The rate of progress, says MGI, is set to increase dramatically thanks to a combination of Moore’s law and the melding of three technologies: machine learning, voice recognition and nanotechnology. Tiny computers will be able to perform jobs once regarded as the peculiar preserve of humans: most middle-class people will soon have access to electronic personal assistants (to book flights or co-ordinate diaries) and wearable physicians (to keep a permanent watch on their vital organs).
MGI puts a typically positive spin on all this. It argues that being spared relatively undemanding tasks will free knowledge workers to deal with more complex ones, making them more productive. It argues that the latest wave of innovation will be good for both entrepreneurs and consumers. Small businesses will be able to act like giant ones, because cloud computing will give them access to huge processing power and storage, and because the internet destroys distance. Innovators will be able to test their new ideas with prototypes, then produce them for niche markets. Consumers captured much of the economic gains created by “general-purpose technologies” like steam and electric power, because they stimulated competition as well as increasing efficiency.
Nevertheless, MGI’s study has some sympathy with Messrs Brynjolfsson and McAfee. It worries that modern technologies will widen inequality, increase social exclusion and provoke a backlash. It also speculates that public-sector institutions will be too clumsy to prepare people for this brave new world. Policymakers need to think as hard about managing the current wave of disruptive innovation as technologists are thinking about turbocharging it. For one thing, the purpose of education systems, and the skills and knowledge that they impart, will need to be rethought: “chalk and talk” instruction will be done best by machines, freeing teachers to become more like individual coaches to their pupils.

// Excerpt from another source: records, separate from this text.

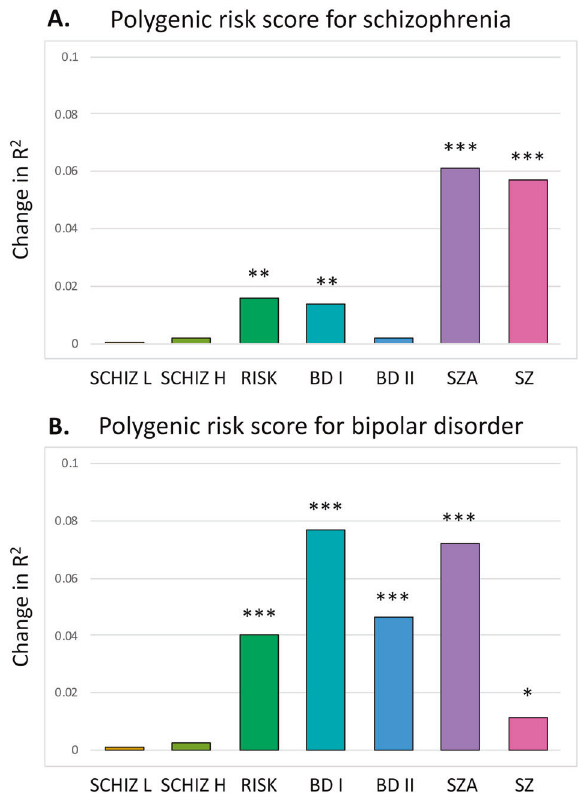
Fig. 2 Block-wise binary logistic regressions using polygenic risk score (PRS) in the case – control comparisons. A Polygenic risk score for schizophrenia. B Polygenic risk score for bipolar disorder. Asterisks indicate statistically signi fi cant effects of the full (covariates only) versus baseline (covariates with PRS) models: * p < 0.05; ** p < 0.01; *** p < 0.001. Group abbreviations: BD I bipolar I disorder, BD II bipolar II disorder, CTRL controls, RISK at-risk state for psychosis, SCHIZ H higher schizotypy, SCHIZ L lower schizotypy, SZA schizoaffective disorder, SZ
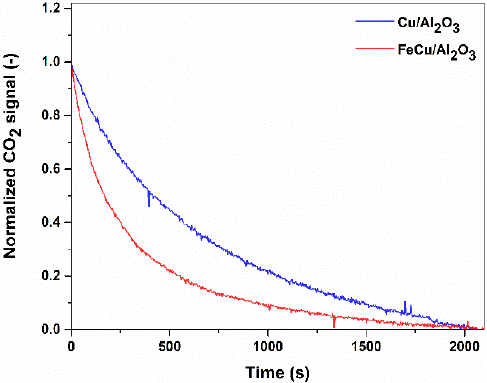
Figure 5. Transient CO reduction of the oxidized catalyst after treatment in O 2 . Reaction conditions: W cat = 0.3 g, F tot = 100 mL/min, P CO = 0.02 bar, T = 250 °C.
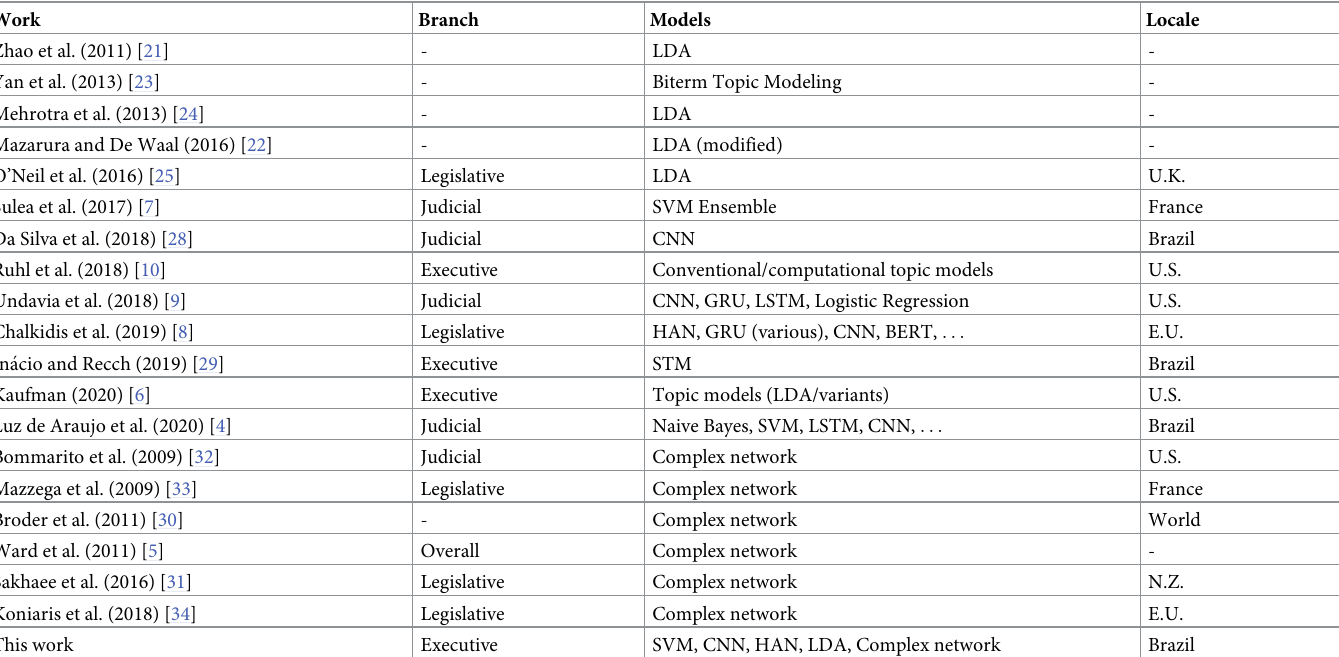
Table 1. Related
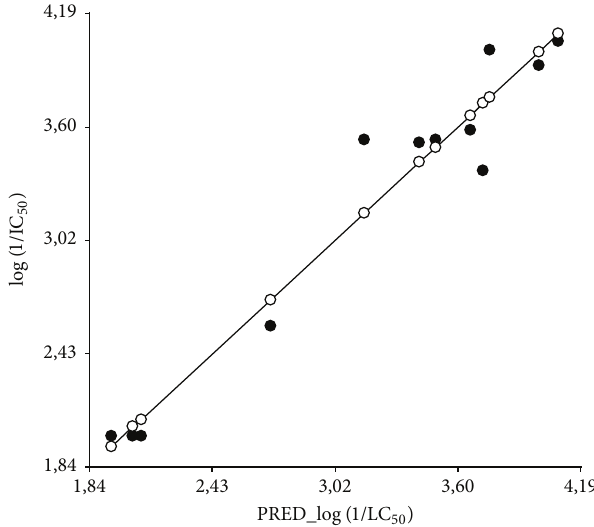
Figure 4: Multiple linear regression analysis (MLR) calculated to examine quantitative relationships between linear combinations of the dependent variable log (1/LC 50 ) and the predictor variables (structure and molecular properties). Plot of calculated versus experimental log (1/LC 50 ) of repellent activity of alcohol and phenol compounds against cockroaches.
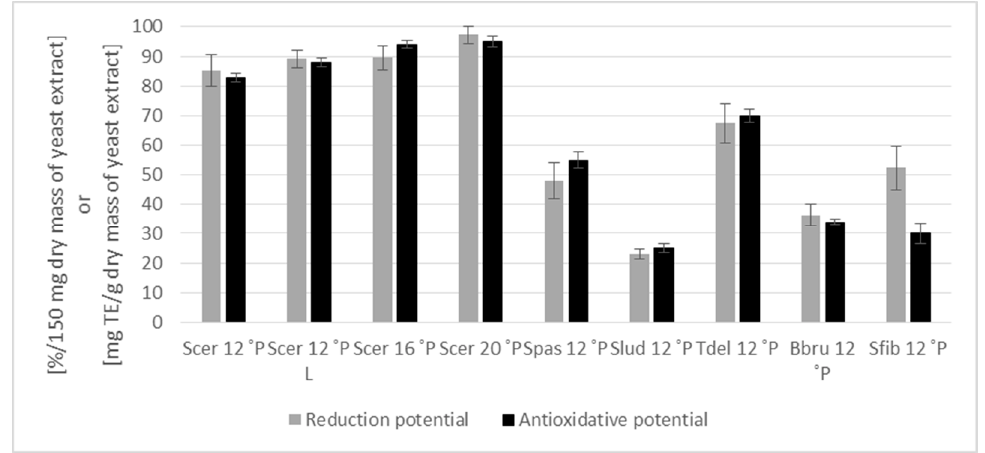
Figure 8. Reduction potential of yeast extract made from spent yeast ( S. cerevisiae TUM 68) of beer production via mechanical disruption method (sonotrode); influence of original gravity (12 ˚ P, 16 ˚ P, 20 ˚ P), time of yeast cropping (after primary fermentation vs. after cold beer lagering (L)) and yeast strain (Scer, Spas, Slud, Tdel, Bbru, Sfib); for results of ANOVA and pairwise t-test, see text .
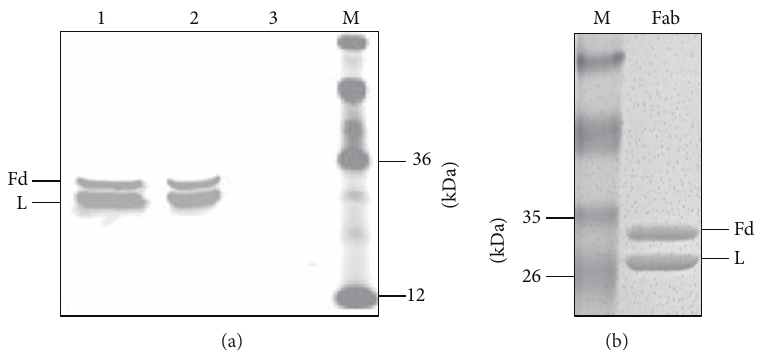
Figure 3: Expression and purification of the LF8-Fab. (a) A goat antihuman Fab and IRDye 800CW donkey antigoat IgG were used to detect Fab expression in Western blotting. Both heavy chain Fd (Fd) and light chain (L) were expressed. Lane 1, supernatant of sonicated lysate; lane 2, pellet of sonicated lysate; lane 3, lysate of untranfected E. coli HB2151 as negative control; lane 4, protein marker. (b) Coomassie blue staining showed that heavy chain Fd (Fd) and light chain (L) of the LF8-Fab were equally expressed after the purification of IMAC and IEC.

Knowledge-intensive industries will also have to rethink cherished practices. For a start, in an age in which information and processing power are ubiquitous, they will have to become less like guilds, whose reflexes are to regulate supply and restrict competition, and more like mass-market businesses, whose instinct is to maximise the customer base. Innovation will disrupt many areas of skilled work that have so far had it easy. (The Economist May 25th 2013.)

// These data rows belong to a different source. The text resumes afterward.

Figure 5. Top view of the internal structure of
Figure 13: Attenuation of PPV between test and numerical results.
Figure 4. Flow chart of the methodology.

What aspects of the Process Improvement professional’s role could we replace with a smart machine? What are the new career and business opportunities for Black Belts and Lean experts given these trends? Rather than reacting to these trends, all kinds of Knowledge workers — Black Belts, management consultants, lawyers, project managers, coaches, financial advisers etc. — ought to consider how to anticipate change and position themselves to stay in front on the curve rather than underneath it.